In both instances, Hardin and Sanghi said that GCIT will continue to fight for both of these projects by bolstering public information campaigns as a way to try to win more widespread awareness and approval of tech-friendly measures.

“I think we need to continuously look at our strengths vis-a-vis other technology centers and play to them,” said Hardin, adding that he believes that those strengths include sustainable development, optics, and TGen’s genomic work, among others, but will multiply as the private and university sector grow and diversify. Hardin said that it is GCIT’s job to be watchful and sensitive of those developments over time, and to incorporate Arizona’s shifts of strength into its statewide business strategy.

The two co-chairs hail from starkly different professional backgrounds. Sanghi, the current CEO of Microchip Technologies, remembers wanting to be an electronics engineer since he was 12 years old. Hardin, who worked briefly as a CPA before attending law school, said a clerk position with a Federal Appeals Court judge after graduation gave him a lot of insight into how litigation works, but also pushed him further away from the courtroom.

“I get more satisfaction from counseling clients and helping people avoid conflicts than presiding over squabbles,” Hardin said.

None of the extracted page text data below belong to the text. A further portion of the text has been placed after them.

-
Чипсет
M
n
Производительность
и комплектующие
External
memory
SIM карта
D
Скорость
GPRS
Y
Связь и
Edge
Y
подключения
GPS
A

Both said that their professional lives prepared them well with the cooperation and negotiation skills imperative to leading the council. In Hardin’s words, he has always been “focused more on transactions and counseling than litigation.”

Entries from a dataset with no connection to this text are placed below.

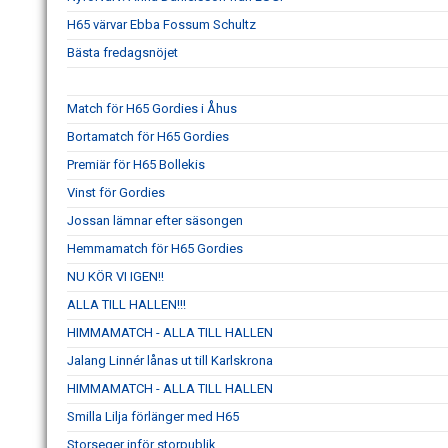
H65 värvar Ebba Fossum Schultz
Bästa fredagsnöjet
Match för H65 Gordies i Åhus
Bortamatch för H65 Gordies
Premiär för H65 Bollekis
Vinst för Gordies
Jossan lämnar efter säsongen
Hemmamatch för H65 Gordies
NU KÖR VI IGEN!!
ALLA TILL HALLEN!!!
HIMMAMATCH - ALLA TILL HALLEN
Jalang Linnér lånas ut till Karlskrona
HIMMAMATCH - ALLA TILL HALLEN
Smilla Lilja förlänger med H65
Storseger inför storpublik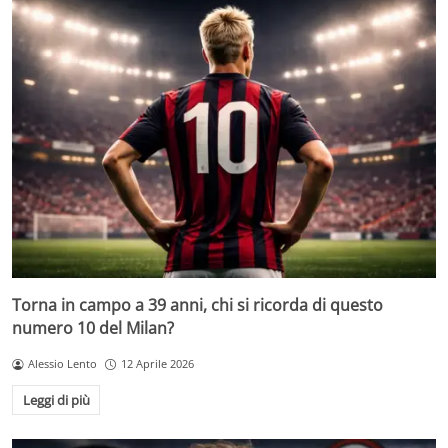
Torna in campo a 39 anni, chi si ricorda di questo
numero 10 del Milan?
Alessio Lento
12 Aprile 2026
Leggi di più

Sanghi’s knack for leadership goes almost as far back as his passion for electronics. Since receiving his master’s degree in electrical and computer engineering from the University of Massachusetts Amherst, Sanghi held managerial positions everywhere from his college dormitory to Intel and finally Microchip, where he was named president in 1990 and chief executive officer in 1991.

He said that helping to build Microchip informed his GCIT co-chairmanship by giving him the “confidence, stature, and credibility” to perform at the council, as well as managerial tools such as consensus building, relationship building, and organization.

And Hardin says that the focus of his practice on entrepreneurs and venture-backed growth companies has geared him up especially well for the co-chairmanship, by providing him “an appreciation of the financing and technology challenges” that high-tech companies face, and also an “education about the needs and requirements of the venture capital community.”

But despite these different paths, both Sanghi and Hardin said the key to the success of their co-chairmanship at GCIT has been collaboration, the same driving force that has fueled so much of Arizona’s high-tech and biosciences success thus far; their challenge is to convince Valley lawmakers and business leaders that on the road to a knowledge economy, collaboration is the quickest way from where they are to where they want to go.